In the morning of January 4 the sky erupts in a brief celestial fireworks show. The peak of the Quadrantid meteor shower is typically brief, but very intense. The brevity of the shower’s peak combined with typically less than favourable winter weather means few people actually get to see it. It is well worth the effort – at peak the Quadrantids can produce over 100 meteors per hour.

Photo: Javor Kac.

An unusual, fresh meteor shower

The Quadrantids appear to be a very young meteor shower. Observations of the shower and analysis of orbits of the Quadrantids point to their origin in a catastrophic disruption of the parent body, likely a comet, only several centuries ago. The relatively recent origin of the shower explains its short, but intense peak – the dust particles have not yet had the time to spread into a wider, less dense stream, still being concentrated in a narrow, strong shower. A fairly large fragment of the parent body has been found within the Quadrantid stream: an apparently asteroidal body, designated 2003 EH1, approximately 3-4 km in diameter.
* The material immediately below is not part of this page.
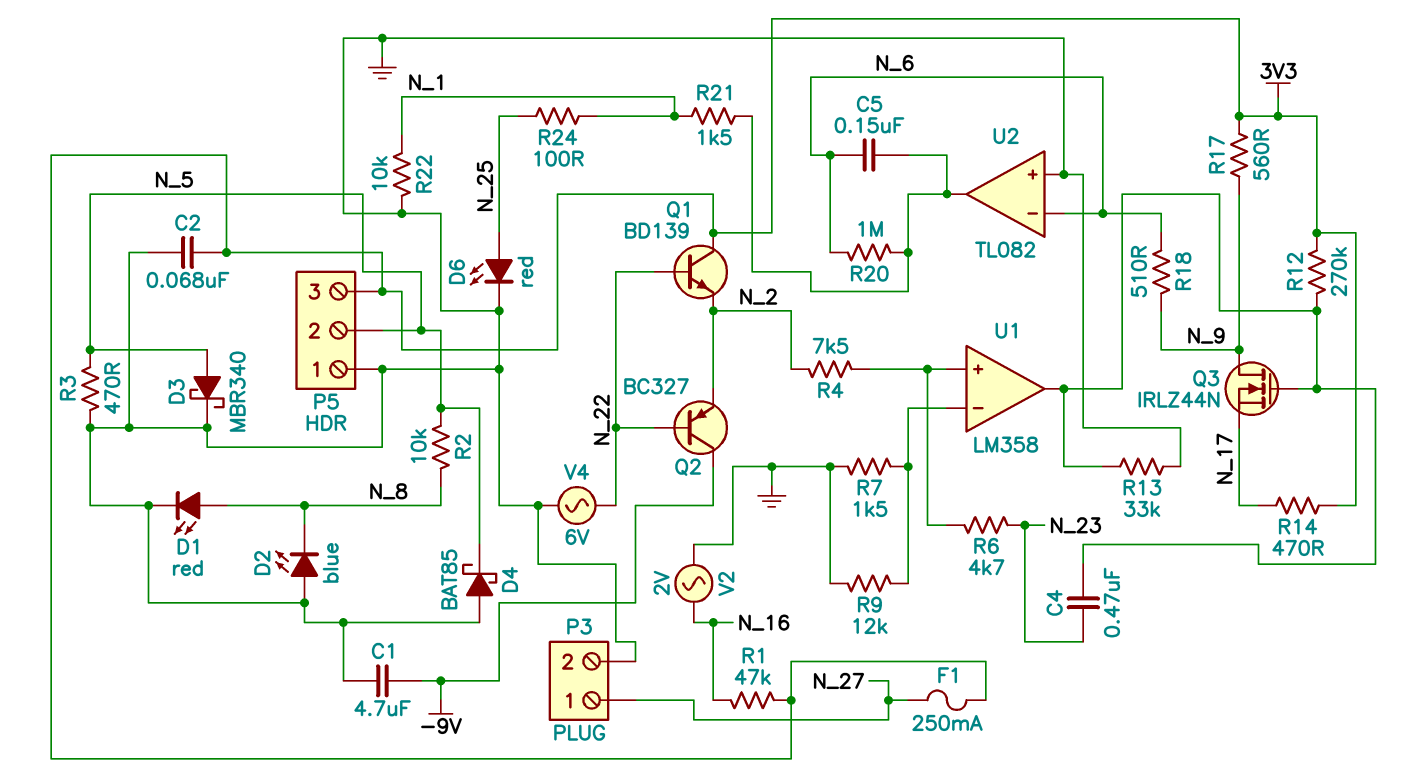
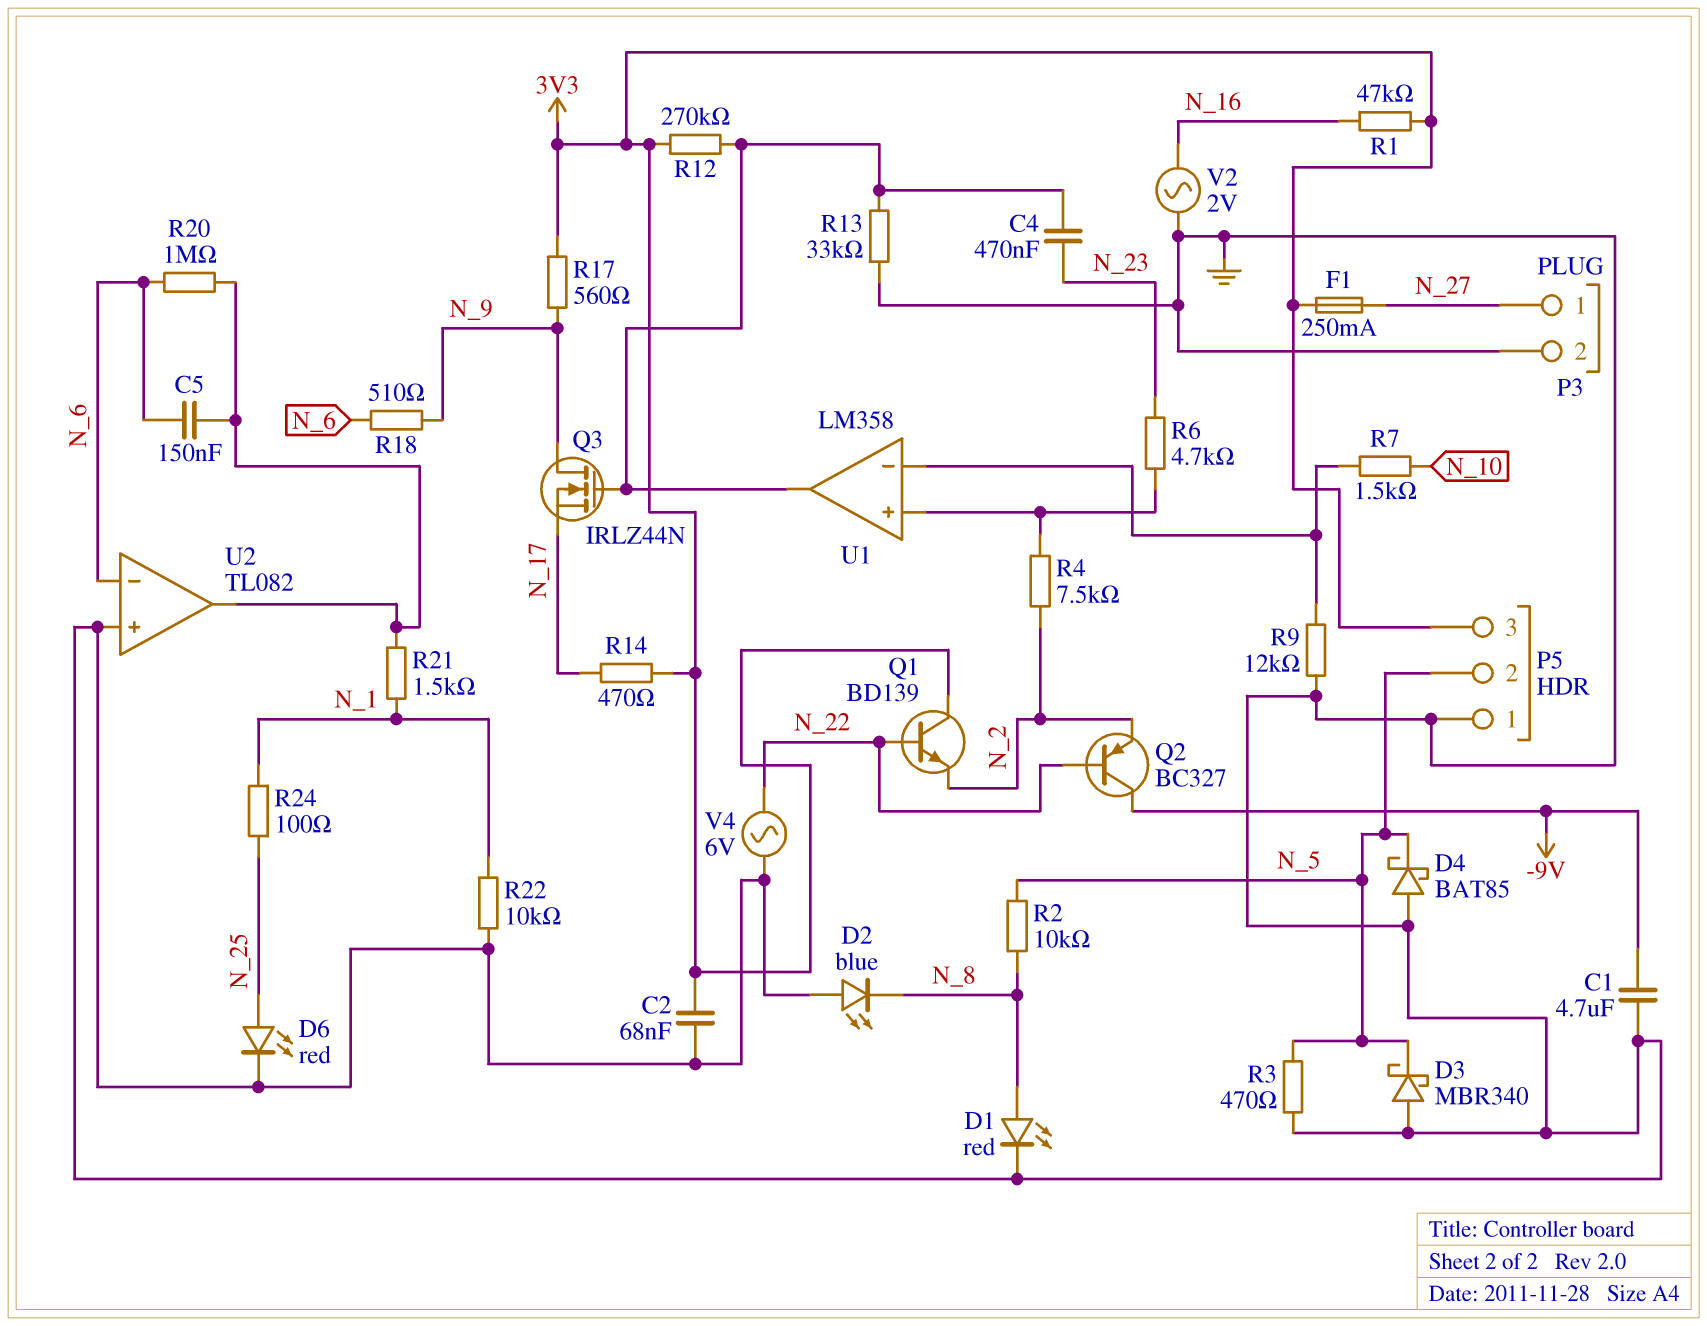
D3: schottky MBR340 (A N_5, K GND) -> schottky MBR340 (A GND, K N_5)
R7: 1.5k (GND, U1/in-) -> 1.5k (N_10, U1/in-)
When and how to see the Quadrantids

The Quadrantids are lots of fun, but be ready to get up early and spend some time outside in the winter cold. The Quadrantids are a morning meteor shower: in the evening hours the radiant is low in the north, so few meteors will appear. As the radiant rises higher in the sky in the morning hours, the number of Quadrantids also increases. The best hours for viewing the shower are the final 2-3 predawn hours. The Moon will be out of the sky for all of the night. The 2019 Quadrantid shower is expected to be the best one for Europe in a long time: the peak is expected at 02h UTC on January 4 – in the early morning hours local time for Europe (3 am CET, 2 am GMT).

Quadrantid radiant position on peak night. Map: Heavens-above.com – check them out also for their excellent satellite pass prediction service.

The best time to see the meteor shower this year will be in the predawn hours of the morning of January 4. Find a good, dark location – any light pollution will strongly diminish the number of visible meteors. The darker the sky, the more meteors you will see. To see the Quadrantids you will not need a telescope or binoculars, just your naked eyes. Take a lawn chair with you, observing while standing is strenuous.

Dress appropriately! Chances are it will be freezing cold, you need to dress warm. Dress twice as warm as you think is necessary, after half an hour or an hour (or more) of observing the sky you will quickly get cold. Also bring a snack or two to keep your energy up! Do not overdo it on warm drinks, as they can actually increase heat loss. And – most importantly – bring company, it will be much more fun! Good luck!